I am, instead, dreaming of a pickled Portland Christmas, where hipsters demonstrate they are way ahead of old fashioned LA in charcuterie.  Sorry, Cali. Our hipsters may sleep in ’til 11 and unicycle around town, but they craft artisan sausage and pickles before their two-hour shift at the copy shop.  Eat it and weep!

We had a delightful lunch at Olympic Provisions a few weeks ago.
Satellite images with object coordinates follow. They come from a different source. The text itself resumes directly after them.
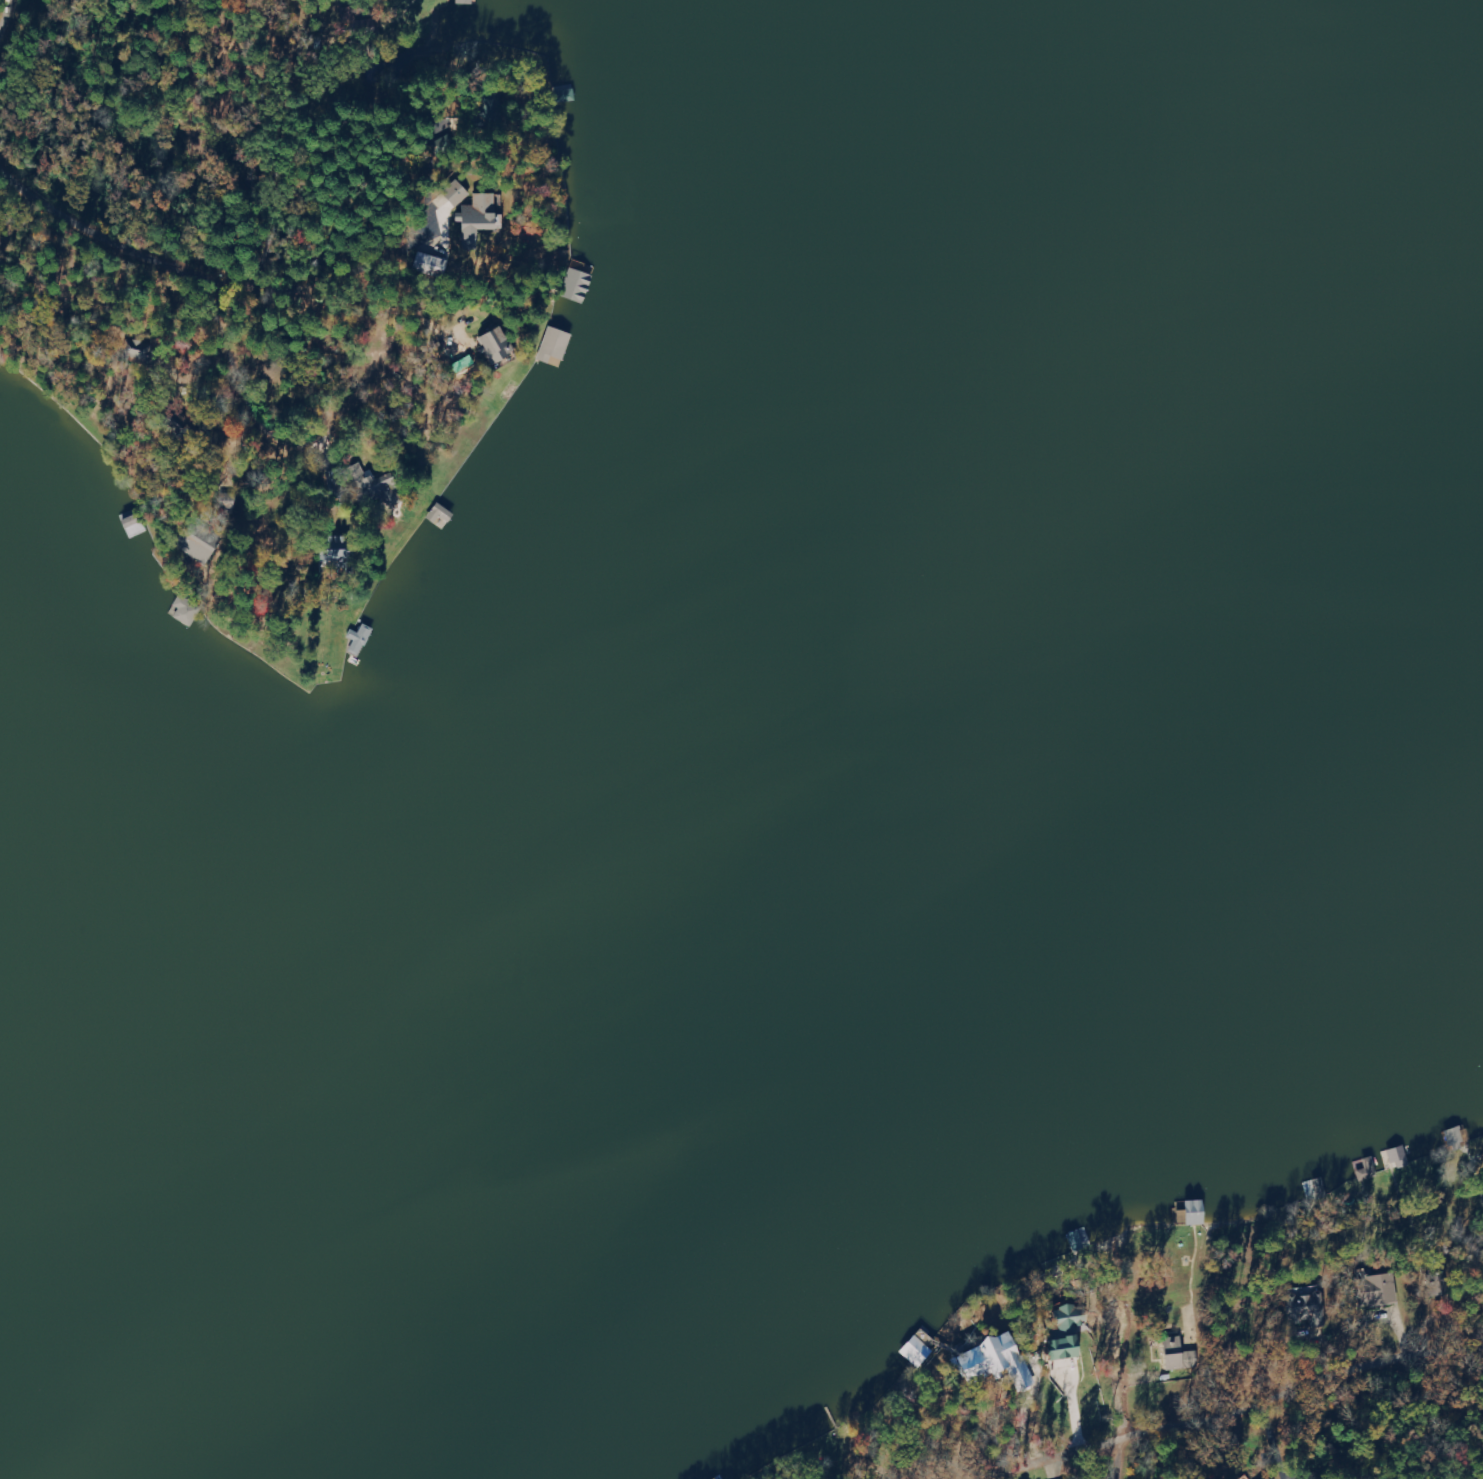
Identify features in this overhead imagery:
building: (469, 2)
road: (33, 41)
road: (380, 106)
road: (358, 134)
road: (457, 165)
road: (420, 184)
building: (459, 195)
building: (484, 217)
building: (434, 266)
building: (558, 343)
building: (501, 347)
building: (387, 484)
building: (444, 515)
building: (348, 560)
building: (189, 612)
building: (362, 640)
building: (1397, 1157)
building: (1365, 1169)
building: (1190, 1213)
building: (1382, 1290)
road: (1238, 1324)
building: (1061, 1333)
building: (1170, 1354)
building: (988, 1360)

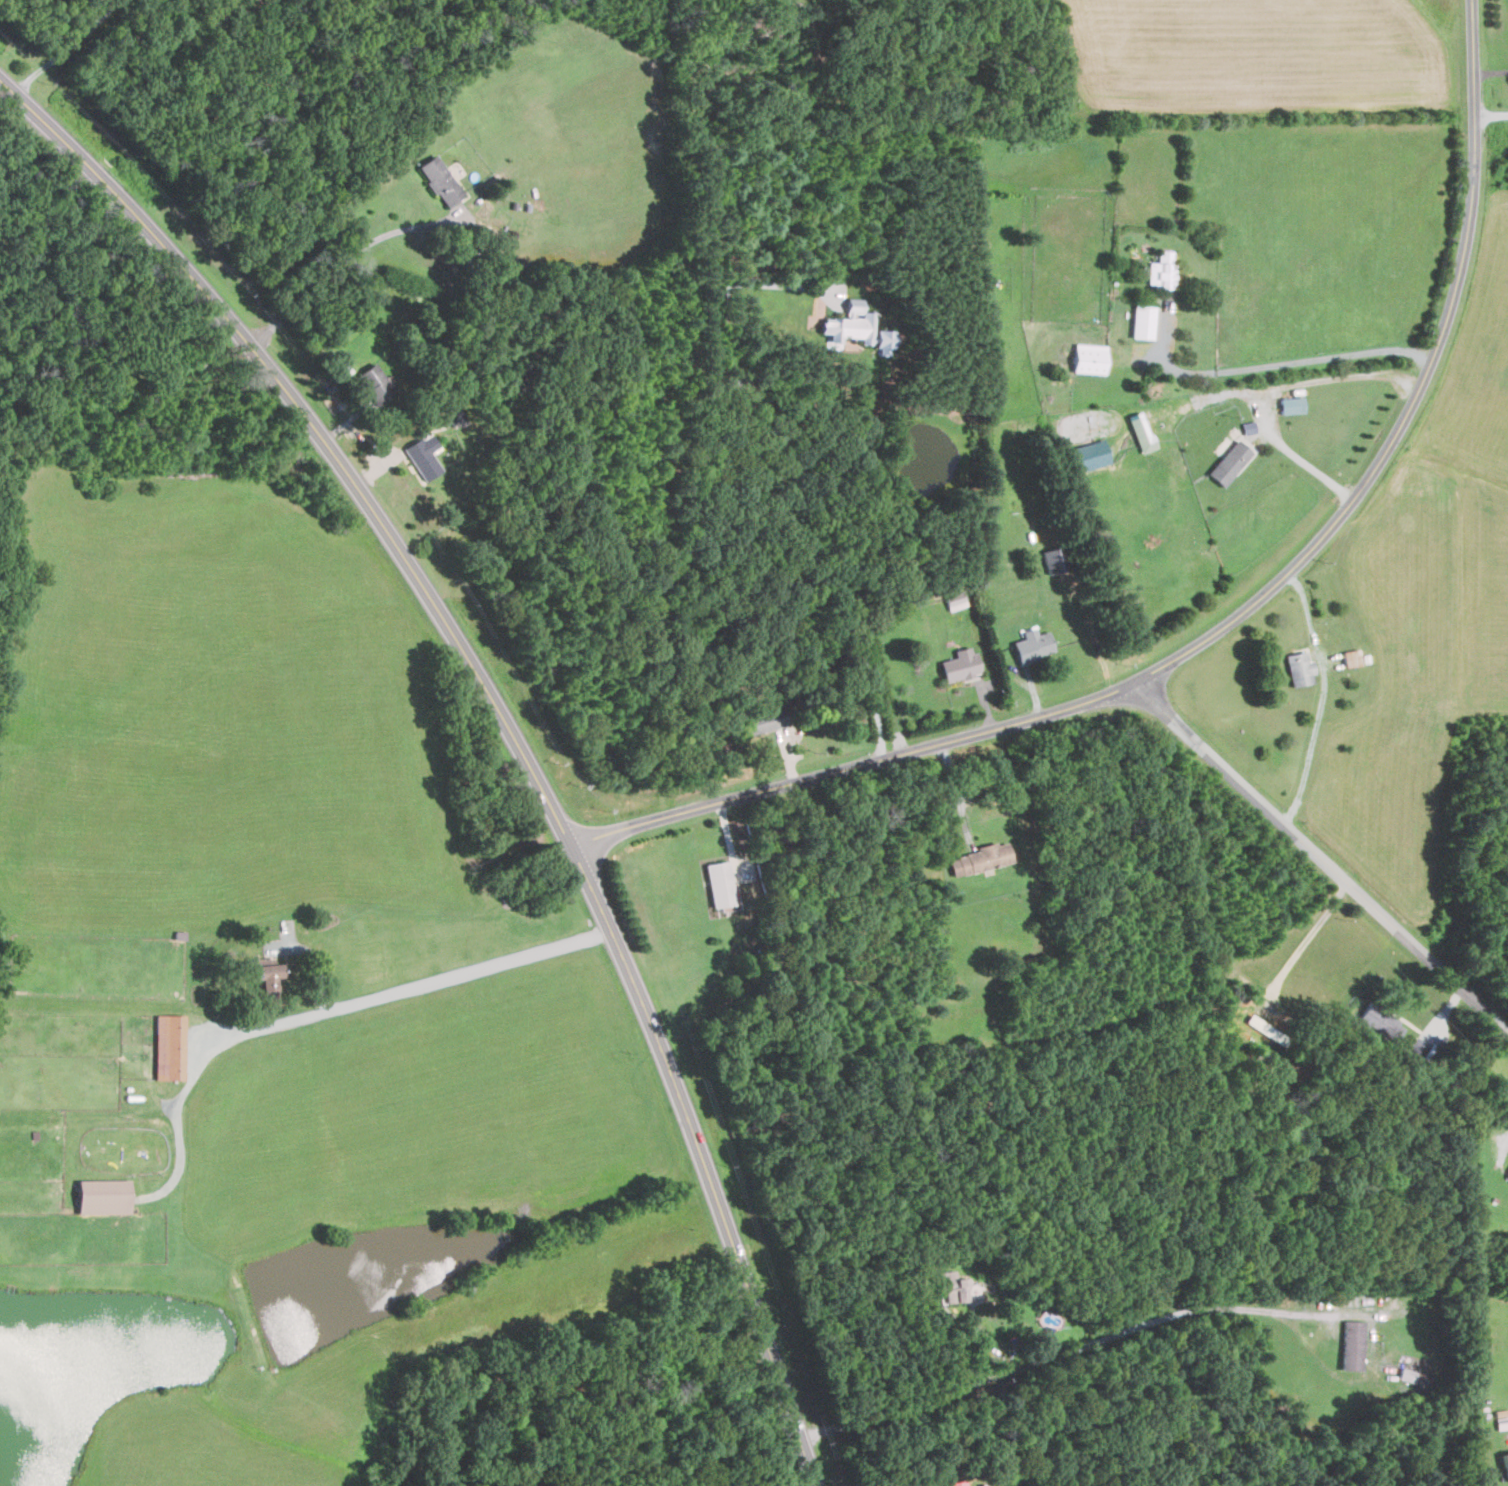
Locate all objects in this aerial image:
road: (68, 48)
road: (1490, 115)
building: (440, 180)
road: (341, 264)
building: (1162, 270)
building: (1143, 322)
building: (857, 329)
building: (1089, 358)
road: (1284, 359)
building: (375, 384)
building: (1292, 405)
building: (456, 416)
building: (1249, 427)
building: (1141, 432)
building: (1091, 455)
building: (423, 456)
building: (1229, 463)
road: (1308, 466)
road: (764, 489)
building: (1056, 559)
building: (955, 601)
road: (1235, 624)
building: (1033, 644)
building: (1352, 657)
building: (960, 663)
building: (1299, 668)
road: (1323, 702)
building: (766, 720)
road: (505, 725)
road: (955, 791)
building: (983, 857)
road: (1324, 865)
building: (720, 881)
building: (265, 973)
road: (354, 1002)
building: (1383, 1020)
building: (169, 1046)
building: (1507, 1177)
building: (103, 1196)
building: (952, 1287)
building: (1353, 1343)
road: (1069, 1350)
building: (1505, 1462)
building: (957, 1483)

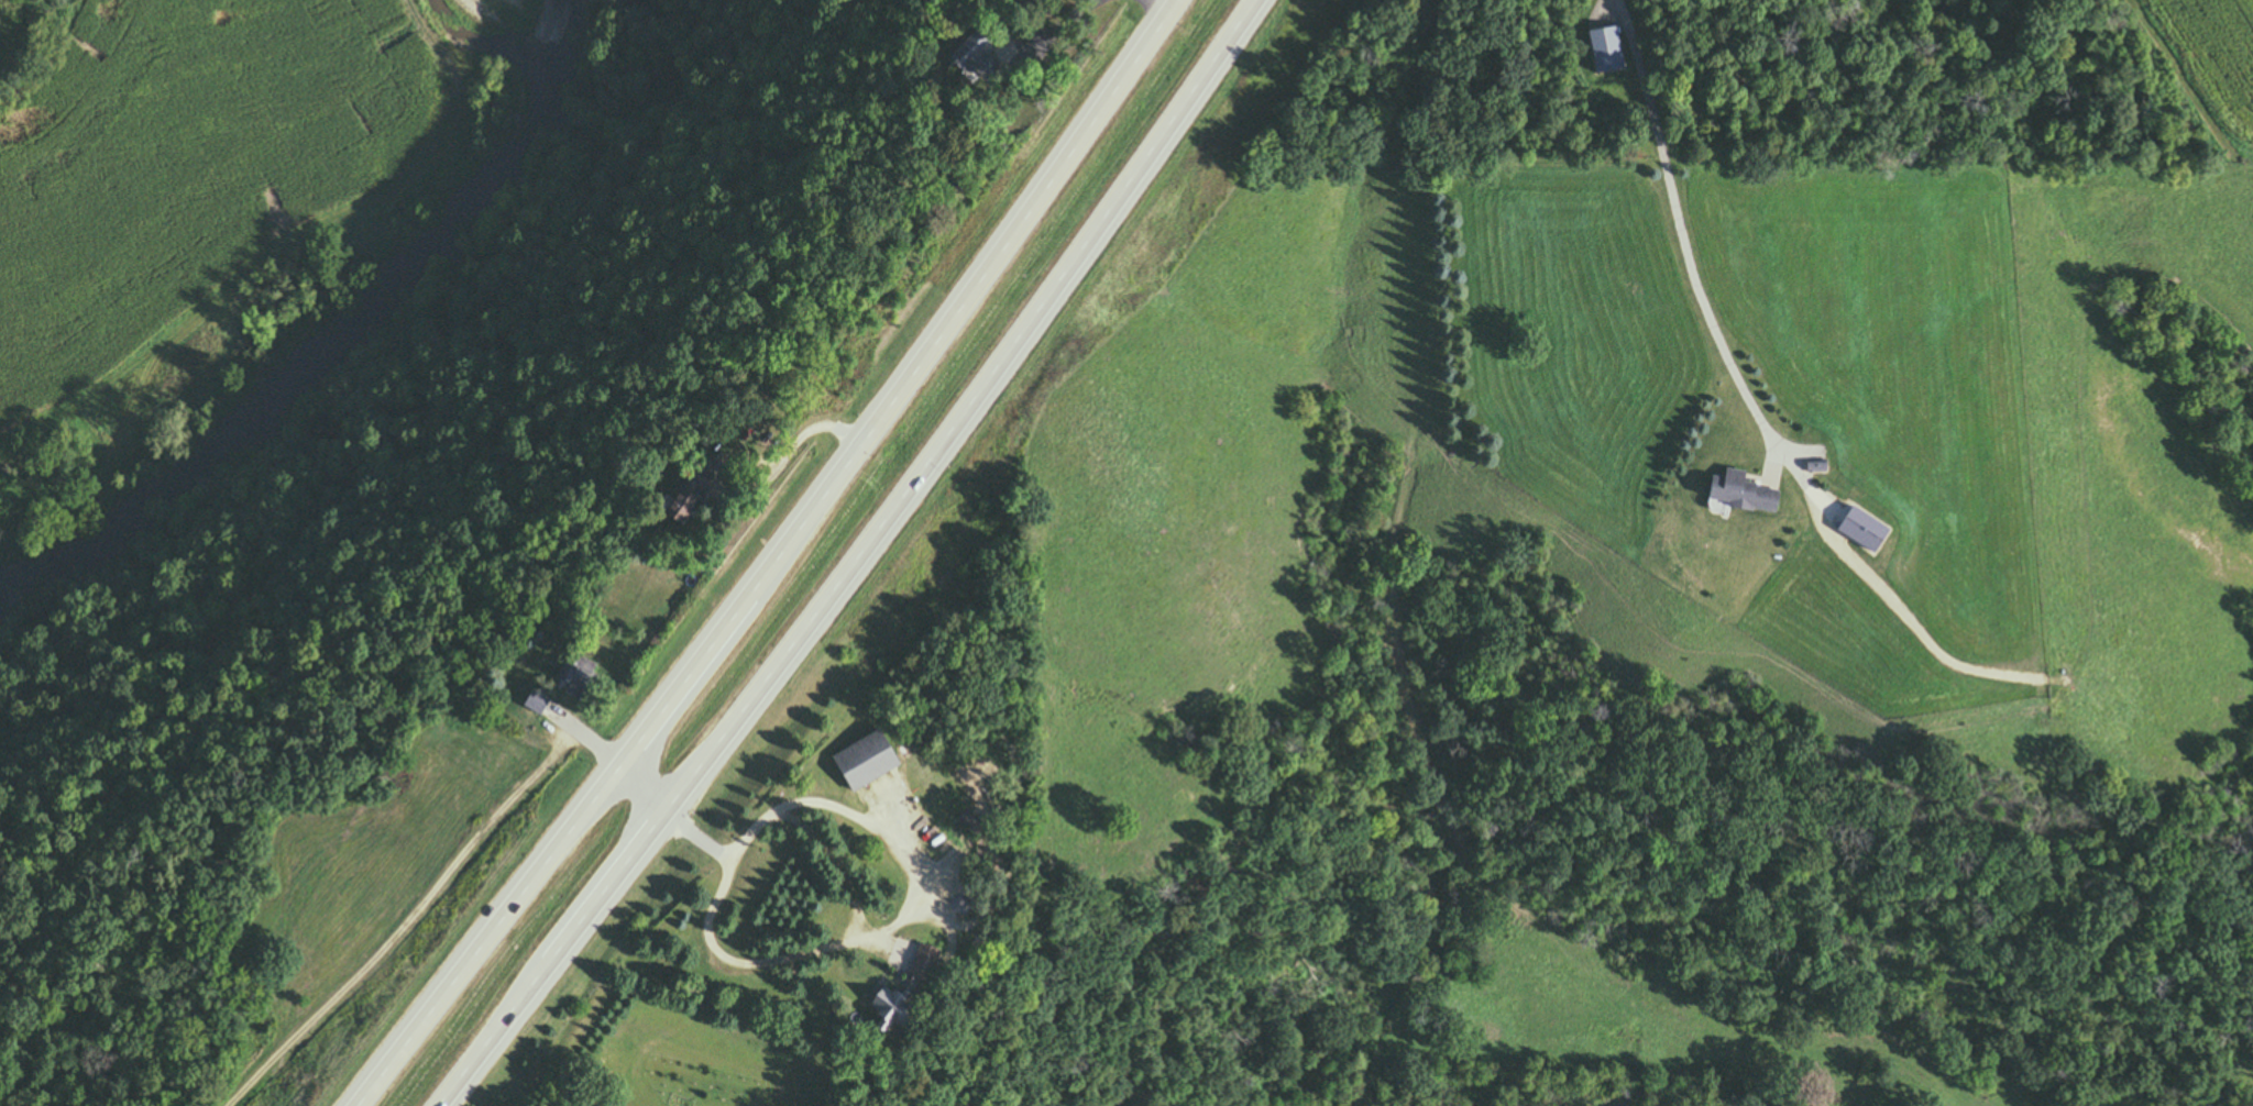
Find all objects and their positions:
road: (1613, 0)
road: (1092, 1)
road: (1152, 9)
building: (1601, 48)
building: (969, 59)
building: (1026, 79)
road: (1694, 277)
river: (338, 350)
road: (798, 437)
building: (1732, 492)
building: (672, 502)
road: (780, 561)
road: (860, 563)
building: (571, 676)
building: (532, 701)
building: (857, 760)
road: (460, 858)
road: (891, 925)
building: (910, 965)
building: (871, 1008)

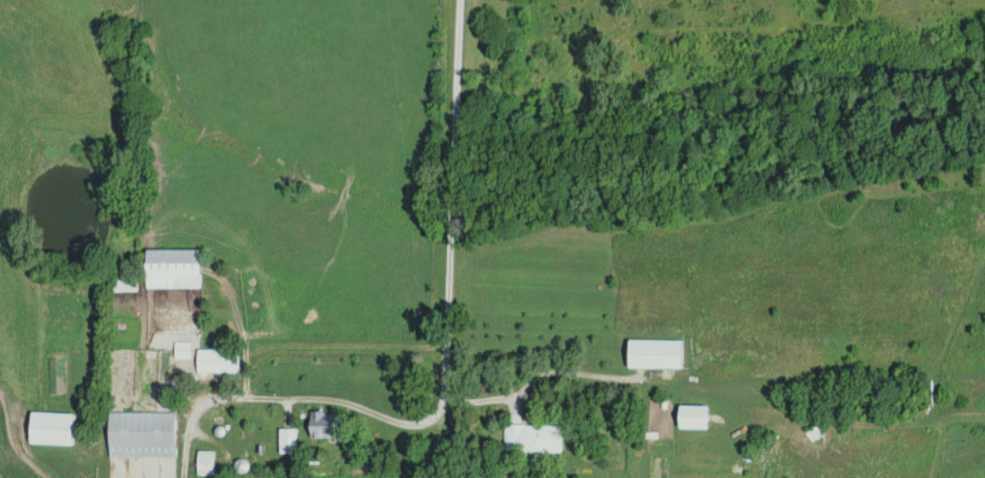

Above, two views of a salumi platter from a sushi-style check off menu: black pepper sausage, liver mousse, and pickled cauliflower, zucchini, onions, rhubarb, and cornichons alongside.

We also gobbled down all the vegetable dishes on the lunch menu.  Above, roasted beets and sweetly sour cipollini onions with walnut sauce, and an unusually vibrant brussels sprouts salad with sunchokes and bright green castelvetrano olives.  You can just barely see the braised leeks with pepper-red romesco in the background.

The only unpleasant experience at OP was, indeed, a Portlandia moment, when we were treated to the castanet rhythms of the dude with tree branch ear plugs seated next to us.  I’m not sure if he had pulled them out of a hole in his body, and I didn’t want to know, but repeated clicking is not an appetizing backbeat in any decade.  But we forgive you, Portland, for being so hip, if hipness means pickles.

And Eugene, take note!  Imitation is the sincerest form of flattery.  Pickles, not plugs.  We’ll make it out of the eighties yet.